Collected data
+++
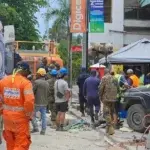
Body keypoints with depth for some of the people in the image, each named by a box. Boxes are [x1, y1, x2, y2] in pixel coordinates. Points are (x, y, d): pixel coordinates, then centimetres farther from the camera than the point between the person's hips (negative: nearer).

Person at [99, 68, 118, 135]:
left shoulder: (104, 78, -8)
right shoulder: (114, 78, 10)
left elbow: (101, 88, -12)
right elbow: (117, 88, 14)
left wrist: (100, 97, 0)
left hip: (106, 98, -6)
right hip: (113, 98, 6)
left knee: (106, 113, -4)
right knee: (112, 113, 16)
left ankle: (110, 129, -11)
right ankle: (111, 127, 23)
+++
▶ EXERCISE REQUIREMENTS
Reproduce each entry precisely, dropping only the pictures.

▶ ANSWER SECTION
Body keypoints with depth for some of the people in the image, each named by a box. Boxes are [x1, y1, x2, y2] in pixel coordinates. Points are (x, y, d): pixel coordinates, then centimetres farther from the camera than the point between the person's hips (negative: nearer).

Person at [99, 68, 118, 135]:
left shoulder: (104, 78, -8)
right shoulder: (114, 78, 10)
left elbow: (101, 88, -12)
right elbow: (117, 88, 14)
left wrist: (100, 97, 0)
left hip: (106, 98, -6)
right hip: (113, 98, 6)
left knee: (106, 113, -4)
right knee: (112, 113, 16)
left ankle: (110, 129, -11)
right ankle: (111, 127, 23)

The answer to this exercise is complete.